Только в эту секунду Роберт вспомнил, что аббатство тридцать пять лет назад построил его отец; когда-то ему так часто повторяли эту истину, так упорно ее вдалбливали, что он вообще перестал ее воспринимать. Но сейчас Роберту стало страшно, как бы молодой человек не докопался до нее и не подумал, что он нашел правильное объяснение взрыву – "отцовский комплекс". Наверное, лучше всего было бы сказать молодому человеку: я взорвал потому, что они "не пасли овец Его". Тем самым у офицера появилось бы веское основание считать Роберта сумасшедшим. Пока молодой человек задавал ему вопросы, на которые он, не задумываясь, отвечал "нет", Роберт продолжал смотреть в окно на стройную башню Святого Северина, как на ускользнувшую от него добычу.

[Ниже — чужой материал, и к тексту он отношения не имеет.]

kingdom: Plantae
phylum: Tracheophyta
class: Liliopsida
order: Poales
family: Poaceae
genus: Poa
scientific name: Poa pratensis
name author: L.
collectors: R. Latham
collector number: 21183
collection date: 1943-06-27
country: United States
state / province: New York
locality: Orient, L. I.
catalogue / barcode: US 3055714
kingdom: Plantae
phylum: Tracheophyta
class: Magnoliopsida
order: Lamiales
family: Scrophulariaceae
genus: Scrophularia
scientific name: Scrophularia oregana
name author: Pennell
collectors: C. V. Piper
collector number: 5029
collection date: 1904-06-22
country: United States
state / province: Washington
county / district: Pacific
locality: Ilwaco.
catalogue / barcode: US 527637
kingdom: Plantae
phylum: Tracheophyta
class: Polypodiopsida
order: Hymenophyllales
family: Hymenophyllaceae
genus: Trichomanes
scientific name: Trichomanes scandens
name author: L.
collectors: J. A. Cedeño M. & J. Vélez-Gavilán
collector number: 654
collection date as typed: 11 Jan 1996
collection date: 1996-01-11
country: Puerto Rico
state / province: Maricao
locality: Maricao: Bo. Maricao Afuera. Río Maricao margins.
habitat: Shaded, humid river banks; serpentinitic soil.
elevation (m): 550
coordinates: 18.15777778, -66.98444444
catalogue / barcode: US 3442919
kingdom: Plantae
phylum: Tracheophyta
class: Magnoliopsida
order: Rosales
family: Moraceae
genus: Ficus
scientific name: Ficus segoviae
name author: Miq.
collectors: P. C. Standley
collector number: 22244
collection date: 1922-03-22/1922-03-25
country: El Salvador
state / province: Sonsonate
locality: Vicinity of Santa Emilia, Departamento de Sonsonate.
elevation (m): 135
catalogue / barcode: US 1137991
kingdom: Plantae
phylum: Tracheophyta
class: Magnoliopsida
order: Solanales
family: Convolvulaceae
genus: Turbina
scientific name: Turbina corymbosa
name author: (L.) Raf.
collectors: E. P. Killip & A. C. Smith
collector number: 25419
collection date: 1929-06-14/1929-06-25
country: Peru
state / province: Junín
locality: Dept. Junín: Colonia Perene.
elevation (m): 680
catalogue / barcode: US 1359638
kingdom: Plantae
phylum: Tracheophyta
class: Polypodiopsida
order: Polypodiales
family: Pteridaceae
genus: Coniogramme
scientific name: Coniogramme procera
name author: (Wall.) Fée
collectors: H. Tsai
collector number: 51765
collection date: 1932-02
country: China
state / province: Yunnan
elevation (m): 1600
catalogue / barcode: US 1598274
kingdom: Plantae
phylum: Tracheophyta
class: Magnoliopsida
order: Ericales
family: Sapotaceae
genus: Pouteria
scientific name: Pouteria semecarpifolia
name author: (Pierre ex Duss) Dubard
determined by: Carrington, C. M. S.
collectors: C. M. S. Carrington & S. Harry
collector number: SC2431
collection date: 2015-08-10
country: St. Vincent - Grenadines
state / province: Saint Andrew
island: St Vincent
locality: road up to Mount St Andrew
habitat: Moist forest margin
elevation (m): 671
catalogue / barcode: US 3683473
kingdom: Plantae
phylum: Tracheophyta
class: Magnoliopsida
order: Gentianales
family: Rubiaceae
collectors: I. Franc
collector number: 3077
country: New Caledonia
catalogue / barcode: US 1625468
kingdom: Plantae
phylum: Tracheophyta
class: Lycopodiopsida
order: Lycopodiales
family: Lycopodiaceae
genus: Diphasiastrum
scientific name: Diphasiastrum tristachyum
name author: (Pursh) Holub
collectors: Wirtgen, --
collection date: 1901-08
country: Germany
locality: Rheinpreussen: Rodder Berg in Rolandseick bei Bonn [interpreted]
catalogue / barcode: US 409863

Девушка отодвинула от себя грязную тарелку и взяла тарелку кавалера; в ту минуту, когда она левой рукой ставила его тарелку на свою, она держала обе вилки в правой руке, а потом положила их на верхнюю тарелку, после чего пожала освободившейся правой рукой локоть юноши и, улыбнувшись, посмотрела ему в глаза.


– Значит, вы не состояли ни в какой организации? Любите Гельдерлина? Хорошо. Завтра я, может быть, вызову вас опять.

"И сострадая, сердце всевышнего твердым останется".


Когда отец появился в зале, Роберт покраснел, он тут же подошел к старику, взял у него из рук тяжелую шляпу и сказал:

– Я забыл поздравить тебя с днем рождения, отец. Извини. Я заказал для тебя пиво, надеюсь, оно еще не очень нагрелось.

– Спасибо, – сказал отец. – Спасибо за поздравление; насчет пива не беспокойся, я вовсе не такой уж любитель холодного пива.

Отец положил руку ему на плечо, и Роберт снова покраснел, вспомнив о том интимном жесте, которым они обменялись в аллее у лечебницы; когда они уславливались о встрече на вокзале в Денклингене, он вдруг ощутил потребность положить руку на плечо отца, и отец сделал то же самое.

– Иди сюда, – сказал Роберт, – сядем за столик, до поезда еще двадцать пять минут.

Они подняли кружки, кивнули друг другу и выпили.

– Хочешь сигару, отец?

– Нет, спасибо. А знаешь ли ты, между прочим, что за последние пятьдесят лет расписание поездов почти не изменилось? Даже таблички, где обозначены часы и минуты, остались прежние, только эмаль на некоторых чуточку облупилась.

– Здесь все как прежде: стулья, столы, картины, – сказал Роберт, – все как в те погожие летние вечера, когда мы пешком приходили сюда из Кисслингена и ждали здесь поезда.

– Да, – ответил отец, – здесь ничего не изменилось. Ты звонил Рут, она приедет? Я ее так давно не видел.

– Конечно, приедет, надо полагать, она уже сидит в вагоне.

– В Кисслингене мы будем в половине пятого или немного позже; как раз успеем выпить кофе и не спеша вернуться домой к семи. Вы ведь приедете на мой день рождения?